TEXT EXTRACT
Paradigmatic relations are also essential in the analysis of form-meaning mismatches in complex words. Booij and Masini (2015) show that there are systematic mismatches between form and meaning of complex words in Dutch, Italian, and Russian that can be accounted for by second-order schemas. In Dutch, there is a systematic form-meaning mismatch between Dutch particle verbs and their nominalizations (Booij, 2015a). The latter are compounds of the particle and a deverbal noun, but semantically the nominalizations of particle verbs. This systematic mismatch, which also holds for other Germanic languages, can be accounted for by second-order schemas.

Spencer (2013) defends the claim that morphology is to be conceived of primarily as a theory of lexical relatedness (hence a theory of paradigmatic relationships), in line with CxM. Spencer also argues that CxM provides an adequate formalism for expressing various types of lexical relatedness.

5. The Relation Between Morphology and Syntax in CxM

The set of lexical expressions of a language comprises more than words: all words are lexical items, but not all lexical items are words. Languages also have lexical items that are phrasal in nature. English particle verbs are phrasal in nature, as are the particle verbs of other Germanic languages (Los, Blom, Booij, Elenbaas, & Van Kemenade, 2012). In their study of Dutch and English particle verbs, Los et al. (2012) argue for a set of lexical phrasal constructional schemas for the various types and subtypes of particle verbs. These particles may also incorporate into the verb but remain non-morphological in nature. Particle verbs, phrasal combinations of a particle and a verb, are characteristic for Germanic languages but have also emerged in present-day Italian and require phrasal constructions to be specified in the Italian lexicon (Iacobini and Masini, 2006). Particle verbs may change into prefixed verbs in the course of history. The gradual transition of phrasal word combinations into morphological constructions implies that both stages may co-occur in a given language, thus enhancing the complexity of a language (Dahl, 2004).

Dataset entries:
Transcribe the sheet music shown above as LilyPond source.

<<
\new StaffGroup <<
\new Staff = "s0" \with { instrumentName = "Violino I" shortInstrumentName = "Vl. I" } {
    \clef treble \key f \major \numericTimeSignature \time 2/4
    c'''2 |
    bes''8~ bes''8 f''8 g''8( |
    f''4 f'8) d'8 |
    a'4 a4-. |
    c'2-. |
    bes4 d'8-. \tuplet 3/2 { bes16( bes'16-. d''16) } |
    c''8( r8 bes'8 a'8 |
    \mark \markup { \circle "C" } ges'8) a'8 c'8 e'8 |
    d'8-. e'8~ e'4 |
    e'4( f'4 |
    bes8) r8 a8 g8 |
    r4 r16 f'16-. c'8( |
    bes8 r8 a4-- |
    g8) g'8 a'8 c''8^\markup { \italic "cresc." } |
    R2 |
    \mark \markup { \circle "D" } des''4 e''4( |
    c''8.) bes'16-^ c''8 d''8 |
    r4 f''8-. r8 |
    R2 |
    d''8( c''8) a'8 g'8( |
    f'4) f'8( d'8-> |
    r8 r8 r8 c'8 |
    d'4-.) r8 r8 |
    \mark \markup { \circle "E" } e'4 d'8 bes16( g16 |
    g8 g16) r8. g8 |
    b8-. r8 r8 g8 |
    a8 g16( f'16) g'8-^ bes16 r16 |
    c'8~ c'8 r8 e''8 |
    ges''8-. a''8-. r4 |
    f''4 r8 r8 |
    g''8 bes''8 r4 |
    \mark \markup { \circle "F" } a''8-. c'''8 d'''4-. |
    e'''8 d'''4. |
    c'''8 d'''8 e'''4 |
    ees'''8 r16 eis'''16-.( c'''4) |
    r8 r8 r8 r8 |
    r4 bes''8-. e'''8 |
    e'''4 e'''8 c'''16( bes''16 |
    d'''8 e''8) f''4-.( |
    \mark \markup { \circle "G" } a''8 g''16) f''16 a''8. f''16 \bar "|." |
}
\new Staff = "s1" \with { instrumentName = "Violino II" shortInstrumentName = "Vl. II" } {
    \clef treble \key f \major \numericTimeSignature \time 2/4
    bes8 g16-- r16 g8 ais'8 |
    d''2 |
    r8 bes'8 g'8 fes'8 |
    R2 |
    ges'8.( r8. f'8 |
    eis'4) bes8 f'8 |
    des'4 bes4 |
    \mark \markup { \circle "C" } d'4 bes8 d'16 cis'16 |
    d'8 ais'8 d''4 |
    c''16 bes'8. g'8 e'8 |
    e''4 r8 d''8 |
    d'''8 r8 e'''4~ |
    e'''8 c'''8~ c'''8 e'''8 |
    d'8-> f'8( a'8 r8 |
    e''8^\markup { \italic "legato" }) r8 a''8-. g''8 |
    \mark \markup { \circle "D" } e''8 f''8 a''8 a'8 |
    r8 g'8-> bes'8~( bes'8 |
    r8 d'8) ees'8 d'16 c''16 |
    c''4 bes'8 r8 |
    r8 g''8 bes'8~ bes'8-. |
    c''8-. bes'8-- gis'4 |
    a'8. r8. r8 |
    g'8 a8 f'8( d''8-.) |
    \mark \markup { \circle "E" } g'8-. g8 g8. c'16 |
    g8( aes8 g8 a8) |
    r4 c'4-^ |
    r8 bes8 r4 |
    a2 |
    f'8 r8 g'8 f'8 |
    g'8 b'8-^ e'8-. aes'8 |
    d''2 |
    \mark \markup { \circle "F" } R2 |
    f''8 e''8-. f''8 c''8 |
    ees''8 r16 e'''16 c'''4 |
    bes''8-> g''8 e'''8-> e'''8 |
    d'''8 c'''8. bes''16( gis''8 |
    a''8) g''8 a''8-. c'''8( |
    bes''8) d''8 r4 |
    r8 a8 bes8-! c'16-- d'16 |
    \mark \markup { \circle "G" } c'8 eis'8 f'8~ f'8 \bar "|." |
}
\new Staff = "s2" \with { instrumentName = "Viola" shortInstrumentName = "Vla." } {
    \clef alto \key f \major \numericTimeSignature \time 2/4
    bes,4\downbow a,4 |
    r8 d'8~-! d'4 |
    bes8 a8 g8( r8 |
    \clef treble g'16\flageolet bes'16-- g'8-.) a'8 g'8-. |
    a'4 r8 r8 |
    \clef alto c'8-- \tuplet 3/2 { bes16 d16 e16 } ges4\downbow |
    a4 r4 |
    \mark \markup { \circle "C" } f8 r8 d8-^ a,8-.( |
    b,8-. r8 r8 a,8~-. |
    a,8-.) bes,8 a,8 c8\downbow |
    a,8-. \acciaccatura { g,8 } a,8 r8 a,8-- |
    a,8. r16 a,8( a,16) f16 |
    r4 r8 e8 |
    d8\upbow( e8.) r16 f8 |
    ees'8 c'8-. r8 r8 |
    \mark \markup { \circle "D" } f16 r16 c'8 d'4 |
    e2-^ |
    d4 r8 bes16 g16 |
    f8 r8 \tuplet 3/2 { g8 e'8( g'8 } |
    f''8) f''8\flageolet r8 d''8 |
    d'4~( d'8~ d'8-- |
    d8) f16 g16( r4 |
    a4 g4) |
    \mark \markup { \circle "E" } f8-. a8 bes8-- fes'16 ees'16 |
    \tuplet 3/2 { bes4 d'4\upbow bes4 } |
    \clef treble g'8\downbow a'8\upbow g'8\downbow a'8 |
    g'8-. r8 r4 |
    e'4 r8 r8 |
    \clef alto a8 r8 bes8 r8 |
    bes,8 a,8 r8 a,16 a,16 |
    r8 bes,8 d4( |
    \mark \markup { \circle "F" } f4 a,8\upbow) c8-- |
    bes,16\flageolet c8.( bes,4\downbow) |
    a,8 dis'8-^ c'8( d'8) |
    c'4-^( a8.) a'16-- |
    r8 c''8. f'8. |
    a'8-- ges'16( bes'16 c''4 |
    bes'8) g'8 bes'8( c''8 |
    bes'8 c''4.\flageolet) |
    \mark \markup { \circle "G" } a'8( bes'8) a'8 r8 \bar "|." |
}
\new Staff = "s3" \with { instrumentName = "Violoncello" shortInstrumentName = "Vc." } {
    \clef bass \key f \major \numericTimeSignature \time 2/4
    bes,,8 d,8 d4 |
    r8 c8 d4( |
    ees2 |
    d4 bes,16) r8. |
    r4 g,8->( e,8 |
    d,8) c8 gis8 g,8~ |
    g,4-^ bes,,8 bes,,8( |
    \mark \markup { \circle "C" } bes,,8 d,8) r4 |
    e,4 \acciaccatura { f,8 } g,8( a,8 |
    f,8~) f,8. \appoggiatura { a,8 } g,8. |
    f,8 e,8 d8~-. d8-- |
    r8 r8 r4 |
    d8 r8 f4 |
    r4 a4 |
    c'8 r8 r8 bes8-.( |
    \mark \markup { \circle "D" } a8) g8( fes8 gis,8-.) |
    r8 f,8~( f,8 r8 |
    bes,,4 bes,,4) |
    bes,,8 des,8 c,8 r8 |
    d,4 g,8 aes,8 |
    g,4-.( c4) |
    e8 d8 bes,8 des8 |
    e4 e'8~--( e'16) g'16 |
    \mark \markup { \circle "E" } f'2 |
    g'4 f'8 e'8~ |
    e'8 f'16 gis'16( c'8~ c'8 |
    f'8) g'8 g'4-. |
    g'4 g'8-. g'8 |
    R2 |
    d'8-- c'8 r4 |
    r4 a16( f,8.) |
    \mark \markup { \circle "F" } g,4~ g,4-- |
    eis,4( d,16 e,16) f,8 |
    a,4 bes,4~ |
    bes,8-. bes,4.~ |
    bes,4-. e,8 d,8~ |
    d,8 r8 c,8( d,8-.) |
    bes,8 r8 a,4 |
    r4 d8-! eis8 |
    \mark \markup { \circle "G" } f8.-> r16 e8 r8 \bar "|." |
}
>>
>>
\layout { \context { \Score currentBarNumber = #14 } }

STATED PROBLEM 1
Retype the portion of the morphology text between "Spencer (2013) defends" and "of lexical relatedness.", inclusive.
STATED PROBLEM 2
List every work cited in the morphology text by its authors and year, naming each work only once.

ANSWER 1
Spencer (2013) defends the claim that morphology is to be conceived of primarily as a theory of lexical relatedness (hence a theory of paradigmatic relationships), in line with CxM. Spencer also argues that CxM provides an adequate formalism for expressing various types of lexical relatedness.

ANSWER 2
- Booij and Masini (2015)
- Booij (2015a)
- Spencer (2013)
- Los, Blom, Booij, Elenbaas, & Van Kemenade (2012)
- Iacobini and Masini (2006)
- Dahl (2004)